Task description:
Among the lines of the records below, copy those that hold the word "belangrijk".

»»

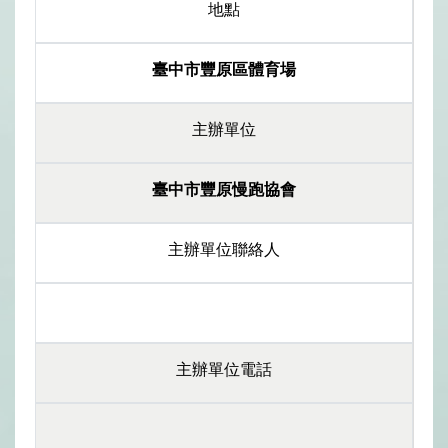
地點
臺中市豐原區體育場
主辦單位
臺中市豐原慢跑協會
主辦單位聯絡人
主辦單位電話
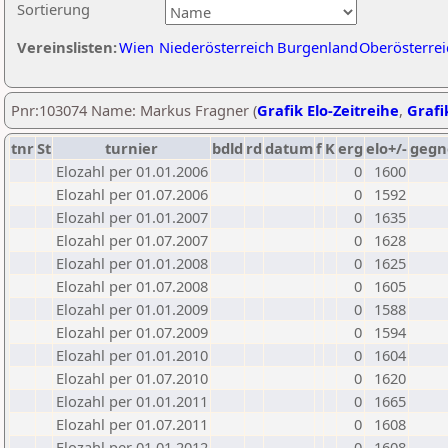
Sortierung
Vereinslisten:
Wien
Niederösterreich
Burgenland
Oberösterrei
Pnr:103074 Name: Markus Fragner (
Grafik Elo-Zeitreihe
,
Grafi
tnr
St
turnier
bdld
rd
datum
f
K
erg
elo+/-
gegn
Elozahl per 01.01.2006
0
1600
Elozahl per 01.07.2006
0
1592
Elozahl per 01.01.2007
0
1635
Elozahl per 01.07.2007
0
1628
Elozahl per 01.01.2008
0
1625
Elozahl per 01.07.2008
0
1605
Elozahl per 01.01.2009
0
1588
Elozahl per 01.07.2009
0
1594
Elozahl per 01.01.2010
0
1604
Elozahl per 01.07.2010
0
1620
Elozahl per 01.01.2011
0
1665
Elozahl per 01.07.2011
0
1608
Elozahl per 01.01.2012
0
1608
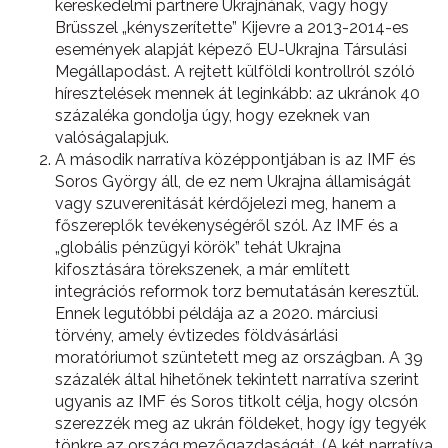
kereskedelmi partnere Ukrajnának, vagy hogy
Brüsszel „kényszerítette” Kijevre a 2013-2014-es
események alapját képező EU-Ukrajna Társulási
Megállapodást. A rejtett külföldi kontrollról szóló
híresztelések mennek át leginkább: az ukránok 40
százaléka gondolja úgy, hogy ezeknek van
valóságalapjuk.
A második narratíva középpontjában is az IMF és
Soros György áll, de ez nem Ukrajna államiságát
vagy szuverenitását kérdőjelezi meg, hanem a
főszereplők tevékenységéről szól. Az IMF és a
„globális pénzügyi körök” tehát Ukrajna
kifosztására törekszenek, a már említett
integrációs reformok torz bemutatásán keresztül.
Ennek legutóbbi példája az a 2020. márciusi
törvény, amely évtizedes földvásárlási
moratóriumot szüntetett meg az országban. A 39
százalék által hihetőnek tekintett narratíva szerint
ugyanis az IMF és Soros titkolt célja, hogy olcsón
szerezzék meg az ukrán földeket, hogy így tegyék
tönkre az ország mezőgazdaságát. (A két narratíva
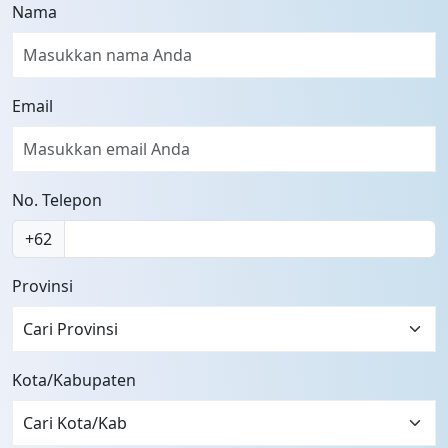
Nama
Email
No. Telepon
+62
Provinsi
Cari Provinsi
Kota/Kabupaten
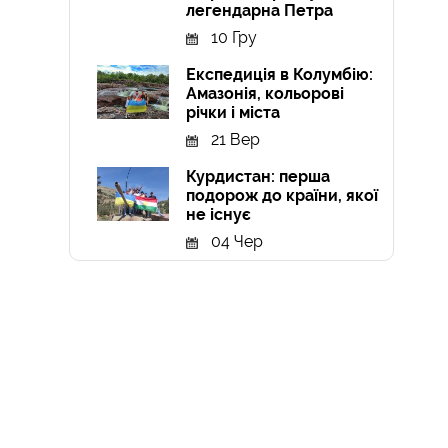
легендарна Петра
10 Гру
Експедиція в Колумбію:
Амазонія, кольорові
річки і міста
21 Вер
Курдистан: перша
подорож до країни, якої
не існує
04 Чер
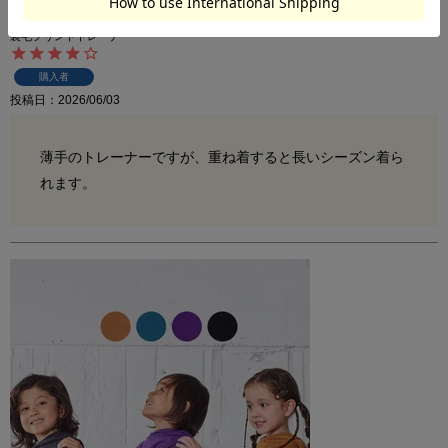
裏毛プリントトレーナー
購入者
投稿日
2026/06/03
薄手のトレーナーですが、重ね着すると長いシーズン着ら
れます。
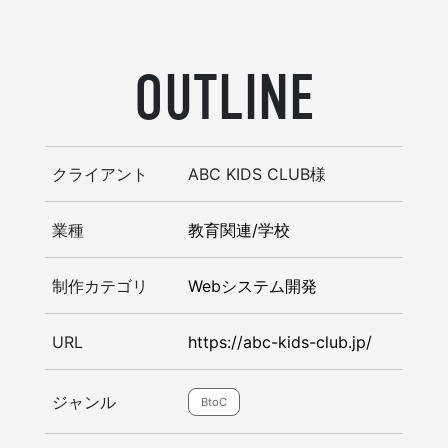
OUTLINE
クライアント
ABC KIDS CLUB様
業種
教育関連/学校
制作カテゴリ
Webシステム開発
URL
https://abc-kids-club.jp/
ジャンル
BtoC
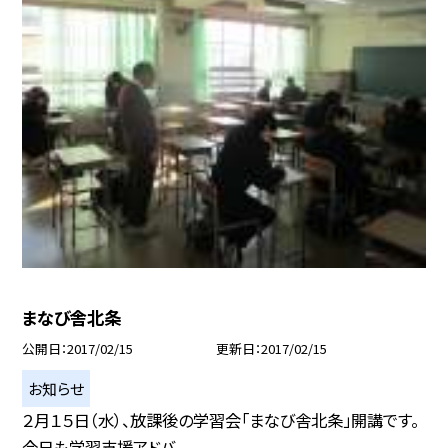
まなび舎北条
公開日
2017/02/15
更新日
2017/02/15
お知らせ
２月１５日（水）、放課後の学習会「まなび舎北条」開講です。
今日も学習支援アドバ...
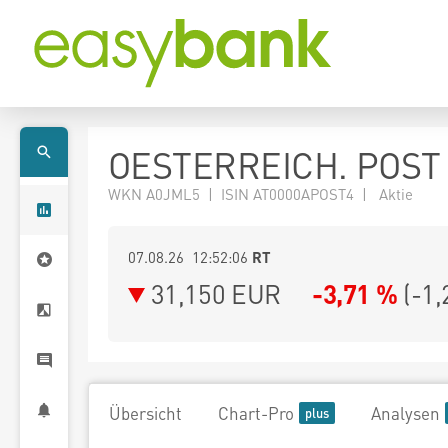
OESTERREICH. POST
WKN A0JML5 | ISIN AT0000APOST4 | Aktie
07.08.26 12:52:06
RT
31,150
EUR
-3,71 %
(
-1,
Übersicht
Chart-Pro
Analysen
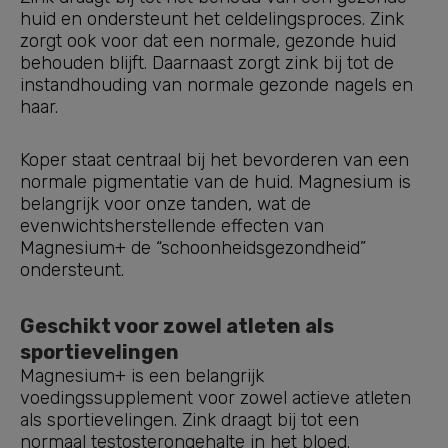
huid en ondersteunt het celdelingsproces. Zink
zorgt ook voor dat een normale, gezonde huid
behouden blijft. Daarnaast zorgt zink bij tot de
instandhouding van normale gezonde nagels en
haar.
Koper staat centraal bij het bevorderen van een
normale pigmentatie van de huid. Magnesium is
belangrijk voor onze tanden, wat de
evenwichtsherstellende effecten van
Magnesium+ de “schoonheidsgezondheid”
ondersteunt.
Geschikt voor zowel atleten als
sportievelingen
Magnesium+ is een belangrijk
voedingssupplement voor zowel actieve atleten
als sportievelingen. Zink draagt bij tot een
normaal testosterongehalte in het bloed.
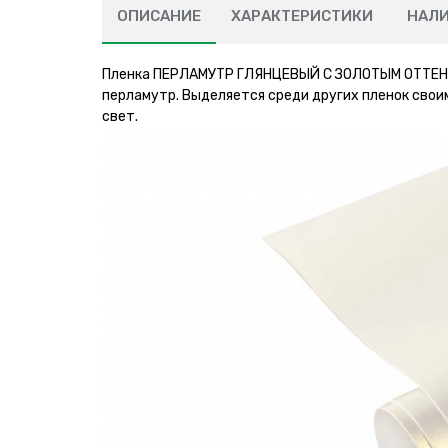
ОПИСАНИЕ
ХАРАКТЕРИСТИКИ
НАЛ
Пленка ПЕРЛАМУТР ГЛЯНЦЕВЫЙ С ЗОЛОТЫМ ОТТЕНКО
перламутр. Выделяется среди других пленок своим
свет.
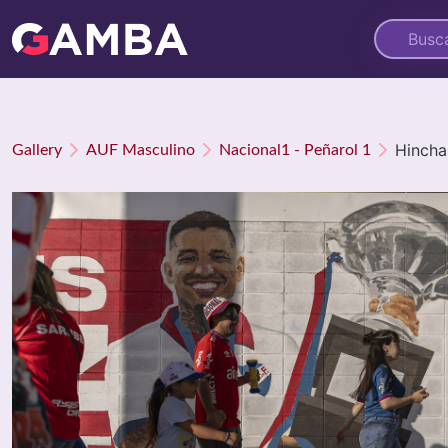
Hincha
Gallery
AUF Masculino
Nacional1 - Peñarol 1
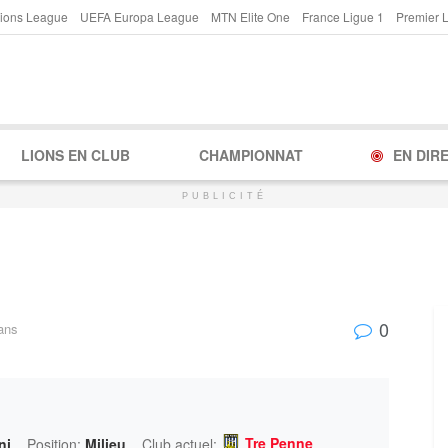
ions League
UEFA Europa League
MTN Elite One
France Ligue 1
Premier 
LIONS EN CLUB
CHAMPIONNAT
EN DIR
PUBLICITÉ
0
ans
Tre Penne
ni
Position:
Milieu
Club actuel:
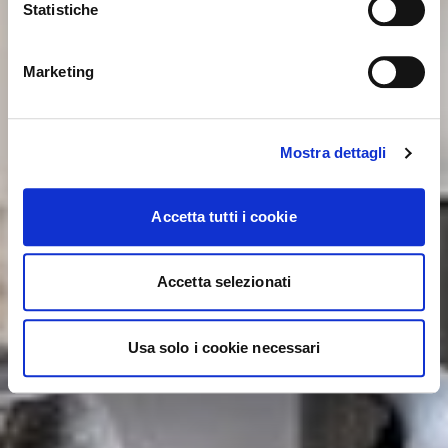
Statistiche
NON, RESTER SUR CE SITE
ok, compris
OUI, M’Y EMMENER
Marketing
Mostra dettagli
Accetta tutti i cookie
Accetta selezionati
Usa solo i cookie necessari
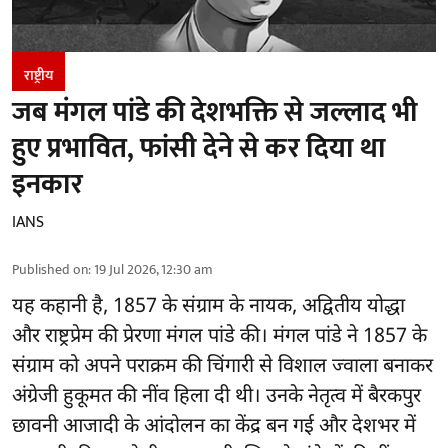
राष्ट्रीय
जब मंगल पांडे की देशभक्ति से जल्लाद भी
हुए प्रभावित, फांसी देने से कर दिया था
इनकार
IANS
Published on
:
19 Jul 2026, 12:30 am
यह कहानी है, 1857 के संग्राम के नायक, अद्वितीय योद्धा
और राष्ट्रप्रेम की प्रेरणा मंगल पांडे की। मंगल पांडे ने 1857 के
संग्राम को अपने पराक्रम की चिंगारी से विशाल ज्वाला बनाकर
अंग्रेजी हुकूमत की नींव हिला दी थी। उनके नेतृत्व में बैरकपुर
छावनी आजादी के आंदोलन का केंद्र बन गई और देशभर में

««

Exercise result:
belangrijk voor onze tanden, wat de
Magnesium+ is een belangrijk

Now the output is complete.